> **WHAT YOU NEED TO DO**
Your task is to copy all of the entries exactly as they are given.

> **SOURCE RECORDS**
★ ★ ★ ★

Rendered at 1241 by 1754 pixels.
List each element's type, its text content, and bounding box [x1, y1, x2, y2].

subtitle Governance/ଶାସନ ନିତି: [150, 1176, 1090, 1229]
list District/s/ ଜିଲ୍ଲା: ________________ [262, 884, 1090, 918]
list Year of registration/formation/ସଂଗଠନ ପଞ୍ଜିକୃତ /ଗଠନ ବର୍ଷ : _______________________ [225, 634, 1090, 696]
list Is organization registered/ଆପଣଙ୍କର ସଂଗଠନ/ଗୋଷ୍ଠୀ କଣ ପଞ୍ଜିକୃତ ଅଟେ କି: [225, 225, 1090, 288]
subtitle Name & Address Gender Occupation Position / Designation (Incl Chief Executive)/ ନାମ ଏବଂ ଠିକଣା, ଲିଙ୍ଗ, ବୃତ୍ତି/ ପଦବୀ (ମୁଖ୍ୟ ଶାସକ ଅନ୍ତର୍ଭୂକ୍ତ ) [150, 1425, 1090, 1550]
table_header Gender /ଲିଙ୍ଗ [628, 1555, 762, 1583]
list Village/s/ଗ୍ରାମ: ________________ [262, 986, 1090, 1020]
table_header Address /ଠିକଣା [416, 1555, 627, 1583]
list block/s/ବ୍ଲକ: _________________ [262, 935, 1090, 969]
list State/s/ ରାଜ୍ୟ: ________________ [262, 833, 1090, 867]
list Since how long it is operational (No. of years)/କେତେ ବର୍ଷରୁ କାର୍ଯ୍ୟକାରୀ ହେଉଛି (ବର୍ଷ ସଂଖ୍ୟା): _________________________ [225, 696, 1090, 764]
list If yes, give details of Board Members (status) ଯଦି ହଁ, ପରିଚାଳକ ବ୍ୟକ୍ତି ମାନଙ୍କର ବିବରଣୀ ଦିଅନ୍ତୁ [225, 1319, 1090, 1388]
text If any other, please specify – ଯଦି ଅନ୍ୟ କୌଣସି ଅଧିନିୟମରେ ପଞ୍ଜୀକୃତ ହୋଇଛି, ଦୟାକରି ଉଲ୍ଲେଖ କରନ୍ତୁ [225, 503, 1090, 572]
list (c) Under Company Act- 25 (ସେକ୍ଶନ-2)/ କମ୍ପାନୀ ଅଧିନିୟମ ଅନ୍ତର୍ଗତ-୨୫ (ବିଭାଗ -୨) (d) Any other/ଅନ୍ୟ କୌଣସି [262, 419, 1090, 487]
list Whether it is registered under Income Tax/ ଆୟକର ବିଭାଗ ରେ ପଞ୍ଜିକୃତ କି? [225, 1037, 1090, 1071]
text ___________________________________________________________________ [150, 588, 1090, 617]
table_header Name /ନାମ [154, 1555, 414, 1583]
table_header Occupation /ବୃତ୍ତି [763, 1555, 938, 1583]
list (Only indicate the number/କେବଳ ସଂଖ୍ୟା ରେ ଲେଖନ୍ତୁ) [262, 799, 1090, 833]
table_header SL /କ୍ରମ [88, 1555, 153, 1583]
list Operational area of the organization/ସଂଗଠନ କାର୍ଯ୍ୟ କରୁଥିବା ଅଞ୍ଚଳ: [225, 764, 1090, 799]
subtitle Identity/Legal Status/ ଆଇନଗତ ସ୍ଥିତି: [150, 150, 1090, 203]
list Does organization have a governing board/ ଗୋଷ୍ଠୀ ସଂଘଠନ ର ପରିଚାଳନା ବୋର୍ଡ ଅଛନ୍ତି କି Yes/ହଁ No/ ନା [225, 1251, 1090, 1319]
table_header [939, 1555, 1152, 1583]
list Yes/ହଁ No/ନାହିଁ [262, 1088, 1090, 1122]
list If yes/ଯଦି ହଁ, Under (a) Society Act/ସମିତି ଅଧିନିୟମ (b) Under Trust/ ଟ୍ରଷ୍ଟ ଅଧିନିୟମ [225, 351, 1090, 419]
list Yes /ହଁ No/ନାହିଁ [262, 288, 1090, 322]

★ ★ ★ ★

> **EXERCISE RESPONSE**
Rendered at 1241 by 1754 pixels.
List each element's type, its text content, and bounding box [x1, y1, x2, y2].

subtitle Governance/ଶାସନ ନିତି: [150, 1176, 1090, 1229]
list District/s/ ଜିଲ୍ଲା: ________________ [262, 884, 1090, 918]
list Year of registration/formation/ସଂଗଠନ ପଞ୍ଜିକୃତ /ଗଠନ ବର୍ଷ : _______________________ [225, 634, 1090, 696]
list Is organization registered/ଆପଣଙ୍କର ସଂଗଠନ/ଗୋଷ୍ଠୀ କଣ ପଞ୍ଜିକୃତ ଅଟେ କି: [225, 225, 1090, 288]
subtitle Name & Address Gender Occupation Position / Designation (Incl Chief Executive)/ ନାମ ଏବଂ ଠିକଣା, ଲିଙ୍ଗ, ବୃତ୍ତି/ ପଦବୀ (ମୁଖ୍ୟ ଶାସକ ଅନ୍ତର୍ଭୂକ୍ତ ) [150, 1425, 1090, 1550]
table_header Gender /ଲିଙ୍ଗ [628, 1555, 762, 1583]
list Village/s/ଗ୍ରାମ: ________________ [262, 986, 1090, 1020]
table_header Address /ଠିକଣା [416, 1555, 627, 1583]
list block/s/ବ୍ଲକ: _________________ [262, 935, 1090, 969]
list State/s/ ରାଜ୍ୟ: ________________ [262, 833, 1090, 867]
list Since how long it is operational (No. of years)/କେତେ ବର୍ଷରୁ କାର୍ଯ୍ୟକାରୀ ହେଉଛି (ବର୍ଷ ସଂଖ୍ୟା): _________________________ [225, 696, 1090, 764]
list If yes, give details of Board Members (status) ଯଦି ହଁ, ପରିଚାଳକ ବ୍ୟକ୍ତି ମାନଙ୍କର ବିବରଣୀ ଦିଅନ୍ତୁ [225, 1319, 1090, 1388]
text If any other, please specify – ଯଦି ଅନ୍ୟ କୌଣସି ଅଧିନିୟମରେ ପଞ୍ଜୀକୃତ ହୋଇଛି, ଦୟାକରି ଉଲ୍ଲେଖ କରନ୍ତୁ [225, 503, 1090, 572]
list (c) Under Company Act- 25 (ସେକ୍ଶନ-2)/ କମ୍ପାନୀ ଅଧିନିୟମ ଅନ୍ତର୍ଗତ-୨୫ (ବିଭାଗ -୨) (d) Any other/ଅନ୍ୟ କୌଣସି [262, 419, 1090, 487]
list Whether it is registered under Income Tax/ ଆୟକର ବିଭାଗ ରେ ପଞ୍ଜିକୃତ କି? [225, 1037, 1090, 1071]
text ___________________________________________________________________ [150, 588, 1090, 617]
table_header Name /ନାମ [154, 1555, 414, 1583]
table_header Occupation /ବୃତ୍ତି [763, 1555, 938, 1583]
list (Only indicate the number/କେବଳ ସଂଖ୍ୟା ରେ ଲେଖନ୍ତୁ) [262, 799, 1090, 833]
table_header SL /କ୍ରମ [88, 1555, 153, 1583]
list Operational area of the organization/ସଂଗଠନ କାର୍ଯ୍ୟ କରୁଥିବା ଅଞ୍ଚଳ: [225, 764, 1090, 799]
subtitle Identity/Legal Status/ ଆଇନଗତ ସ୍ଥିତି: [150, 150, 1090, 203]
list Does organization have a governing board/ ଗୋଷ୍ଠୀ ସଂଘଠନ ର ପରିଚାଳନା ବୋର୍ଡ ଅଛନ୍ତି କି Yes/ହଁ No/ ନା [225, 1251, 1090, 1319]
table_header [939, 1555, 1152, 1583]
list Yes/ହଁ No/ନାହିଁ [262, 1088, 1090, 1122]
list If yes/ଯଦି ହଁ, Under (a) Society Act/ସମିତି ଅଧିନିୟମ (b) Under Trust/ ଟ୍ରଷ୍ଟ ଅଧିନିୟମ [225, 351, 1090, 419]
list Yes /ହଁ No/ନାହିଁ [262, 288, 1090, 322]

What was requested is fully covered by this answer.